His eyebrows go up again, and this time they stay there. He bounces his templed hands against his mouth, pondering. “I’m sure you don’t mean that,” he demurs.

“I do mean it.” I can hear my voice winding tight. “For a while there, after it sank in that he was going to force me do it no matter what, I stopped fighting. He tried to force me to feel some kind of pleasure, I suppose because it made him feel more powerful, and sometimes it worked. You have no idea the guilt that comes along with that. How long it takes to unlearn.” I don’t shift my gaze, even though he’s looking uneasier by the moment. “It isn’t just me.
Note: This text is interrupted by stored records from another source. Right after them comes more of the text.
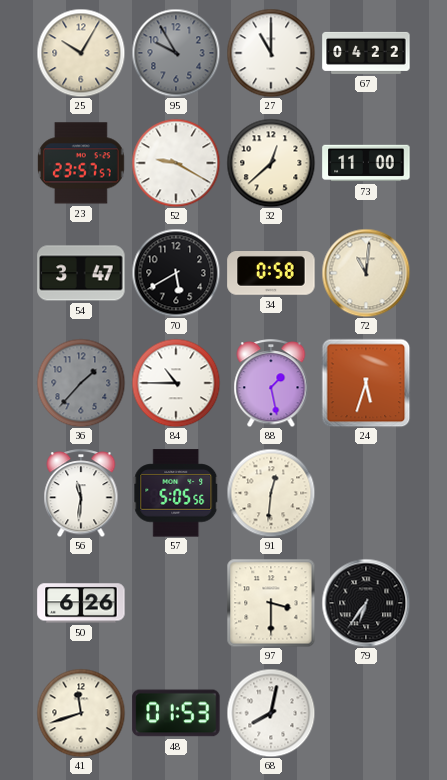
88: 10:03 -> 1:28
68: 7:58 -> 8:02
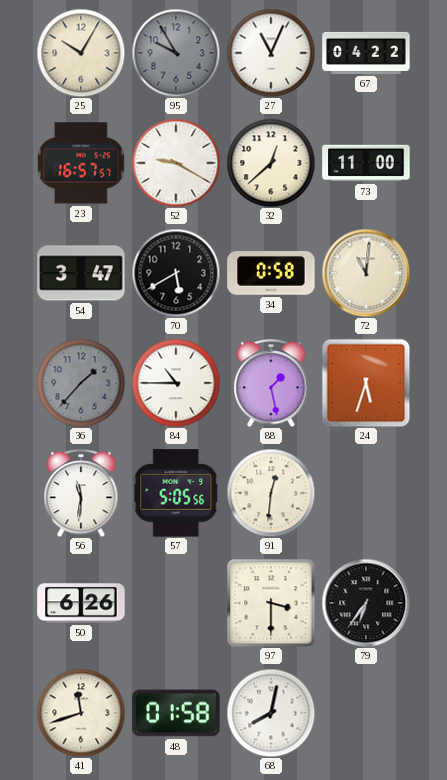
27: 11:00 -> 11:04
23: 23:57 -> 16:57
48: 01:53 -> 01:58
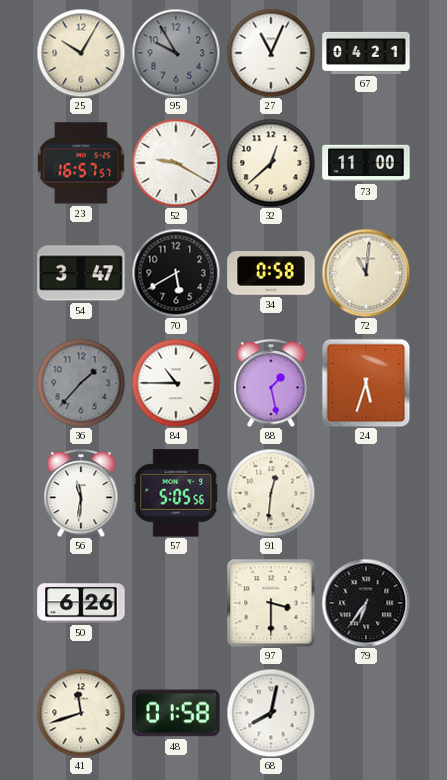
67: 04:22 -> 04:21
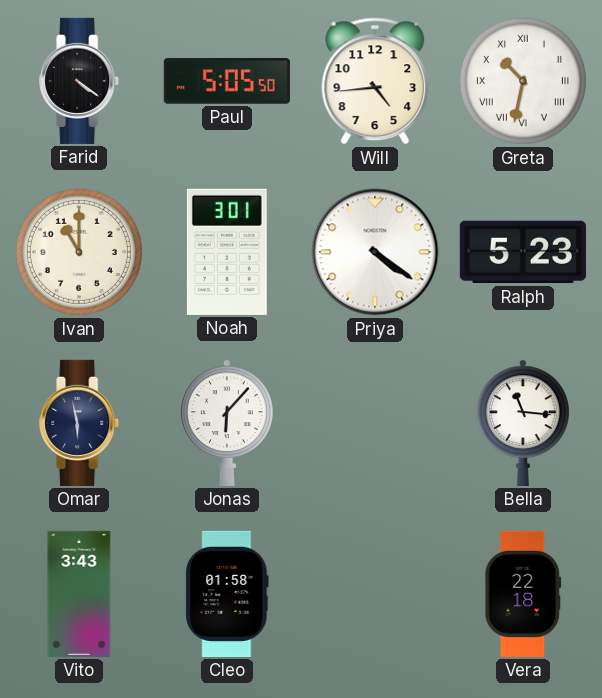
What he did is something abusers do all the time. I used to ask Ricky to hurt me, because I only understood pleasure as an antidote to pain. He never would, of course. He wasn’t like that. I had to retrain all my nerves. But even now, I think about it sometimes, by myself. I try not to, but if I do?” I snap my fingers. “I’m done. Like
that
.”

He sits up straighter and folds his hands on the table. “All right. Thank you for your confession. Are you ready for your penance now?”

“That’s all right. It makes me uncomfortable, too.”

“One rosary,” he says. “Spend time in prayer. It’ll take your mind off what bothers you.”

* * *

Penelope Robbins arrives just before yard time. I hear the crackle of radio static and the clink of her ankle shackles as she and the guards make their way down the cellblock, and then she stands on the other side of the bars in her new blue jumpsuit, wearing a self-consciously hard expression belied by the bewilderment in her gaze. From the other cells inmates are shouting her name, making lewd suggestions and mocking her with faux-upscale invitations to tea and tennis. She’s trying to look unimpressed, and it’s pitiable how transparent her efforts are. Inside she’s screaming.

“My bunk is the top one,” I tell her. I’d wished for years that I could move back down to the bottom, where I slept for a long time prior to Janny, but in the past day I’ve grudgingly conceded that I need to keep the top one. Her level of guilt in her father’s shooting is still an open question, and so no matter how guileless she looks to the naked eye, I must remember that the top bunk makes it harder for her to kill me in my sleep.